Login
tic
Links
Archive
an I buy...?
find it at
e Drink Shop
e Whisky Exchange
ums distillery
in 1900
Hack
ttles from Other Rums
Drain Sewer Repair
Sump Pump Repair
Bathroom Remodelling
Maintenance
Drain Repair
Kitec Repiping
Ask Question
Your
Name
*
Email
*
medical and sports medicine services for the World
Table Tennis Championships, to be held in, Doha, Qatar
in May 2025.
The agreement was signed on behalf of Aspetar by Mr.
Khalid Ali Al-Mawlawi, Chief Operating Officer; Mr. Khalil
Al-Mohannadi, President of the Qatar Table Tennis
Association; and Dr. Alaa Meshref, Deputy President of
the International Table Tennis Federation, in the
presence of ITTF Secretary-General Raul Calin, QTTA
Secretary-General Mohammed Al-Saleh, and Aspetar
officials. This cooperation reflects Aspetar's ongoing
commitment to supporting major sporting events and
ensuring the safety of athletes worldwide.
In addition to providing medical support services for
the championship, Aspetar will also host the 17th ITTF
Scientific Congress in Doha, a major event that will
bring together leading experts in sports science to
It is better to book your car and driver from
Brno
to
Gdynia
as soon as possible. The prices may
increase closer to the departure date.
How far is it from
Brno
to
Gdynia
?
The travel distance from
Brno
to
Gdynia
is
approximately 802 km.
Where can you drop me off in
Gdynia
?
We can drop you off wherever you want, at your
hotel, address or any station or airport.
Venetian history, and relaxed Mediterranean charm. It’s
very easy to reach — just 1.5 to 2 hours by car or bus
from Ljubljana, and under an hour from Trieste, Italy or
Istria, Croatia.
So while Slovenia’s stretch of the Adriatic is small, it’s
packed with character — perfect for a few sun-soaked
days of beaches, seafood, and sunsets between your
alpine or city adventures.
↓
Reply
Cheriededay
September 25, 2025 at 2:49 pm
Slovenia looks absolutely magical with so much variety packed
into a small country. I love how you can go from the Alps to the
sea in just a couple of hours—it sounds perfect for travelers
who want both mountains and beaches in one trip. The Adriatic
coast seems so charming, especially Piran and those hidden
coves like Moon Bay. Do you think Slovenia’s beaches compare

**DESCRIPTION OF THE TASK**
Once you reach the line containing "So while Slovenia’s", include it and stop; until then, reproduce each line of the listing from its start exactly.

**TASK RESPONSE**
Login
tic
Links
Archive
an I buy...?
find it at
e Drink Shop
e Whisky Exchange
ums distillery
in 1900
Hack
ttles from Other Rums
Drain Sewer Repair
Sump Pump Repair
Bathroom Remodelling
Maintenance
Drain Repair
Kitec Repiping
Ask Question
Your
Name
*
Email
*
medical and sports medicine services for the World
Table Tennis Championships, to be held in, Doha, Qatar
in May 2025.
The agreement was signed on behalf of Aspetar by Mr.
Khalid Ali Al-Mawlawi, Chief Operating Officer; Mr. Khalil
Al-Mohannadi, President of the Qatar Table Tennis
Association; and Dr. Alaa Meshref, Deputy President of
the International Table Tennis Federation, in the
presence of ITTF Secretary-General Raul Calin, QTTA
Secretary-General Mohammed Al-Saleh, and Aspetar
officials. This cooperation reflects Aspetar's ongoing
commitment to supporting major sporting events and
ensuring the safety of athletes worldwide.
In addition to providing medical support services for
the championship, Aspetar will also host the 17th ITTF
Scientific Congress in Doha, a major event that will
bring together leading experts in sports science to
It is better to book your car and driver from
Brno
to
Gdynia
as soon as possible. The prices may
increase closer to the departure date.
How far is it from
Brno
to
Gdynia
?
The travel distance from
Brno
to
Gdynia
is
approximately 802 km.
Where can you drop me off in
Gdynia
?
We can drop you off wherever you want, at your
hotel, address or any station or airport.
Venetian history, and relaxed Mediterranean charm. It’s
very easy to reach — just 1.5 to 2 hours by car or bus
from Ljubljana, and under an hour from Trieste, Italy or
Istria, Croatia.
So while Slovenia’s stretch of the Adriatic is small, it’s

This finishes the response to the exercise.